Mark Ruge excels at the persuasion game. His research is thorough, he shines in debate, and he’s mastered influential writing.
Natural-born trial lawyer? The Washington, D.C.-based law firm partner doesn’t even practice traditional legal work: He’s a lobbyist.
“A lawyer is the best person to handle regulatory, judicial and congressional approaches to a client’s problem,” says Ruge, head of the policy department at Preston Gates & Ellis.
“We are very substantive as opposed to simply using the ‘access approach’ where you just get to know a congressman and then ask for a favor,” says Ruge, who works to influence legislation, identify government money sources, sell goods to the government and facilitate regulatory matters. Law firms may find lobbying a lucrative counterpart to traditional legal work. According to Influence magazine, which covers the lobbying industry, Preston Gates’ policy group brought in nearly $19 million last year. Even that is small potatoes compared to Piper Rudnick, which earned $43.5 million from its lobbying practice in 2003, according to the magazine.
Lobbying should be part of a client’s “holistic game plan,” along with things like litigation prevention and transaction management, says Thomas O’Neil, who chairs Piper Rudnick’s government affairs group. Among its successes, the firm obtained favorable tax depreciation treatment of fiber optic cable and secured government research funds for heating oil marketers.
Lobbying practices are not without downsides, however. Piper Rudnick recently lost a lucrative contract with the state of Texas over a conflicts issue. According to news reports, the state objected when it learned that former House majority leader Dick Armey, who joined the firm in 2002, was working to preserve Florida’s military bases.
O’Neil says that the Texas contract, which was a general legislative consulting agreement that did not include military installation work, ended amicably.
“We operate way above ethical standards. We look at real, perceived and potential conflicts,” says O’Neil.
Ethical rules indeed limit the lobbying matters attorneys can handle. “We’re a law firm and we’re subject to conflicts rules. We have to be very, very careful,” says former California state Sen. Charles Calderon, now a partner at Nossaman Guthner Knox & Elliott in Los Angeles. “In that way, [nonlawyer] lobbying houses have a great advantage,” he says.
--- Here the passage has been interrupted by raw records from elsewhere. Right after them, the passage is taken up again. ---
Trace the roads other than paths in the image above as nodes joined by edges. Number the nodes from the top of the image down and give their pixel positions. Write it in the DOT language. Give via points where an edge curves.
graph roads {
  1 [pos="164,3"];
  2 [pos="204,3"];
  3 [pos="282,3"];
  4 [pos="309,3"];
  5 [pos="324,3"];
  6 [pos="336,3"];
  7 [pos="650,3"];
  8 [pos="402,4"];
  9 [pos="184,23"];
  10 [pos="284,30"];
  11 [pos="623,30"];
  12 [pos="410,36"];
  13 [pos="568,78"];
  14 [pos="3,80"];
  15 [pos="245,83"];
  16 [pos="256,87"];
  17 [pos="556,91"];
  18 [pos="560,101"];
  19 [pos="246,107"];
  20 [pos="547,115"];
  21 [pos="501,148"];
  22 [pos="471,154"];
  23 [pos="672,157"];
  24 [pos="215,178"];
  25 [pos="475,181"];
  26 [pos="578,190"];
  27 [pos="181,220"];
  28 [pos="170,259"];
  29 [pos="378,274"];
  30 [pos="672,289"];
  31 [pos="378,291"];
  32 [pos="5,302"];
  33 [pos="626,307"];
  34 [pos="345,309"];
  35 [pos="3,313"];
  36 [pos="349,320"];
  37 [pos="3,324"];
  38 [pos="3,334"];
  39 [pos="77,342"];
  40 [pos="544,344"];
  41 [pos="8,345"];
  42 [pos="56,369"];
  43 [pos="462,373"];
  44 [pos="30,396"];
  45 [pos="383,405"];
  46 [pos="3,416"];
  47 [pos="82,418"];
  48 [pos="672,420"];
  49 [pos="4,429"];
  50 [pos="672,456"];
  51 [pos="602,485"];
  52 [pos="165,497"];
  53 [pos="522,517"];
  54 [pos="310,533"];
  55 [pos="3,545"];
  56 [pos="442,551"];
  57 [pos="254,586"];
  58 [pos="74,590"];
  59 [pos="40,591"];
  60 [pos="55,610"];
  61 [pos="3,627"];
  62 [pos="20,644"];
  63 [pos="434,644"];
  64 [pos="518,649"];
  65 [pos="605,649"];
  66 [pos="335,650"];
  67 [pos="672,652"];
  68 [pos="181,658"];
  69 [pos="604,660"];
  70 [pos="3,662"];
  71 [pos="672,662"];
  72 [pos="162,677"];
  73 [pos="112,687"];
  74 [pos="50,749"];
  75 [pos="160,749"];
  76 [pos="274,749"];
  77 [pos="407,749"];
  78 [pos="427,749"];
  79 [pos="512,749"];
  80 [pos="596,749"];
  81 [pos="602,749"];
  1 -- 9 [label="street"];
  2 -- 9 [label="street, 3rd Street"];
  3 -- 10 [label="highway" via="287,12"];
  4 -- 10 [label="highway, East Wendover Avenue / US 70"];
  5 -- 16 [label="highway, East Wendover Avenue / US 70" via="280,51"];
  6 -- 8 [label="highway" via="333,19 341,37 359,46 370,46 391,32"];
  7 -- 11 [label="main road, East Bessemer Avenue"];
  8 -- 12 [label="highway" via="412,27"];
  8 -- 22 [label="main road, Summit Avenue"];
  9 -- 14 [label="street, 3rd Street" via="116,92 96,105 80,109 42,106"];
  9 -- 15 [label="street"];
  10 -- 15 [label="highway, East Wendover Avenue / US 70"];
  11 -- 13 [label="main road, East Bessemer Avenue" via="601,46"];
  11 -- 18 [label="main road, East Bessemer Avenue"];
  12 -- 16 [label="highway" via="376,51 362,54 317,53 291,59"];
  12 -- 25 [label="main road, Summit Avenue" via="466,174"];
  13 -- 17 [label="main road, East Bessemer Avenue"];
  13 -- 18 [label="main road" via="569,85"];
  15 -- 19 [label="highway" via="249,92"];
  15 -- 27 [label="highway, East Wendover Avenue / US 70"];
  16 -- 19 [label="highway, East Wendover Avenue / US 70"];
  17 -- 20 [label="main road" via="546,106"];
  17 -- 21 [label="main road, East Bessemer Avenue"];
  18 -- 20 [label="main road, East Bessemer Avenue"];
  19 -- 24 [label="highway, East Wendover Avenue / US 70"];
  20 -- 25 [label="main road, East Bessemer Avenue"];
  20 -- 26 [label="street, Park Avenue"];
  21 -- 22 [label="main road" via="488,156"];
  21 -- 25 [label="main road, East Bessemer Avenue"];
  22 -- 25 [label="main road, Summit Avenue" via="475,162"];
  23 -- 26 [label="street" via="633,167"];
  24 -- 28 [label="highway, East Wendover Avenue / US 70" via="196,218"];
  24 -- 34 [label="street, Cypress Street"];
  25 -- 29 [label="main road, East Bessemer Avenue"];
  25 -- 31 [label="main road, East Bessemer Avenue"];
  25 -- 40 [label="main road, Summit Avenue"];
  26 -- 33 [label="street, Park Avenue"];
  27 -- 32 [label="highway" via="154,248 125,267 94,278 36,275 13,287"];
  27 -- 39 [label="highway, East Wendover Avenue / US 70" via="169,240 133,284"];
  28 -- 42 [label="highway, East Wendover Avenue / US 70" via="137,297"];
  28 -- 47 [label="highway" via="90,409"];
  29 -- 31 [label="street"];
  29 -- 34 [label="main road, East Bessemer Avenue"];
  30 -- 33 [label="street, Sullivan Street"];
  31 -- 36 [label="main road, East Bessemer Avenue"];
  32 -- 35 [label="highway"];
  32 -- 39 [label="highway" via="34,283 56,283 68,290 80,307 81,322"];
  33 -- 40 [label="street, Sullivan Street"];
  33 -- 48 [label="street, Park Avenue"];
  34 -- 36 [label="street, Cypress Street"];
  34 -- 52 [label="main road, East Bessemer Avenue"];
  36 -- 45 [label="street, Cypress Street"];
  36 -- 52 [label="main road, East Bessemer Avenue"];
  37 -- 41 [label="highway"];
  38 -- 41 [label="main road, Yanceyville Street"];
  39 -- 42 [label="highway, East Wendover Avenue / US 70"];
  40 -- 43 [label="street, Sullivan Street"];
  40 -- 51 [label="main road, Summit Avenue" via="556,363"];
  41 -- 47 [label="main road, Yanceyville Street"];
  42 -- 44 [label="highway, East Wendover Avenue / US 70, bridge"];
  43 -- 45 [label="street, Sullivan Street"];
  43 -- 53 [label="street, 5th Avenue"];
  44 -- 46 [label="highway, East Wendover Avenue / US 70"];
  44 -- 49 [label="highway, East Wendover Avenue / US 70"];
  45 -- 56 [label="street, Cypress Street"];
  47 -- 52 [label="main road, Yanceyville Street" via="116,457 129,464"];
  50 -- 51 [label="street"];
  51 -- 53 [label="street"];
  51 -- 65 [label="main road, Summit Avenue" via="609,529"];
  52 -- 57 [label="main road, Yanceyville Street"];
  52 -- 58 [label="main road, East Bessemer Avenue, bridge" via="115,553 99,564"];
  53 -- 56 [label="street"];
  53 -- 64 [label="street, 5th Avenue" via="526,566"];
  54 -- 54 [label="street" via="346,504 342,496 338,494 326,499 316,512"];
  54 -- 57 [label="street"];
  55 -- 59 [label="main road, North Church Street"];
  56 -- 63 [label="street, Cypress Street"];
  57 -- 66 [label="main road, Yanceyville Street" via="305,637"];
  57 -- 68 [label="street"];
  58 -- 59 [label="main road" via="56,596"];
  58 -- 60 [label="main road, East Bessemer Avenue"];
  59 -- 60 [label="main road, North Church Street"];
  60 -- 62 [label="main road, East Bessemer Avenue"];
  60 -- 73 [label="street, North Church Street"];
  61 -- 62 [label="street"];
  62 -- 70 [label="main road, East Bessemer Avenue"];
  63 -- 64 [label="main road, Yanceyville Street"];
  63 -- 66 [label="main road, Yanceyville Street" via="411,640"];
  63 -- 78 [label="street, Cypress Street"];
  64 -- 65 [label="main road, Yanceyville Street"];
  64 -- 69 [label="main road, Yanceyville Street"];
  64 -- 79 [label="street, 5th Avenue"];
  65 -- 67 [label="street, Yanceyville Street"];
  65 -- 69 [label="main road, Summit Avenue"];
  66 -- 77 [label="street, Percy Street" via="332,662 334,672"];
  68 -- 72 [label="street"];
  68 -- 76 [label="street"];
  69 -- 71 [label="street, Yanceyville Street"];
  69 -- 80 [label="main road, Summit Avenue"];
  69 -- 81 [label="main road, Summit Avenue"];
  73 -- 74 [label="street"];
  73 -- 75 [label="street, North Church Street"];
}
As with any matter, attorneys can seek conflicts waivers. Calderon says lobbying clients are slightly more relaxed about conflicts. “Many Sacramento lobbying firms depend on clients to explain the issues. At a law firm, there’s a whole body of lawyers available to address legal issues. Plus, lawyers are better presenters of bills before legislative committees because they have a better understanding of the law.”
It’s also far less costly to resolve issues through legislative, regulatory and political processes than to engage in prolonged litigation, he adds. For example, Calderon represented a wholesaler that was authorized by statute to buy water from the state and sell it to retail customers such as municipalities or bottlers. When the wholesaler purchased a private retailer, an environmental group that feared depletion of underground water supplies challenged the deal.
Calderon helped move a bill through the state legislature permitting the client’s dual roles. “We figured, if the law’s unclear, we should clarify it.” For law firms, a major advantage of lobbying work is that it can lead to representation on other issues, Calderon says. “There’s hardly an activity in the private sector that isn’t regulated by some agency.”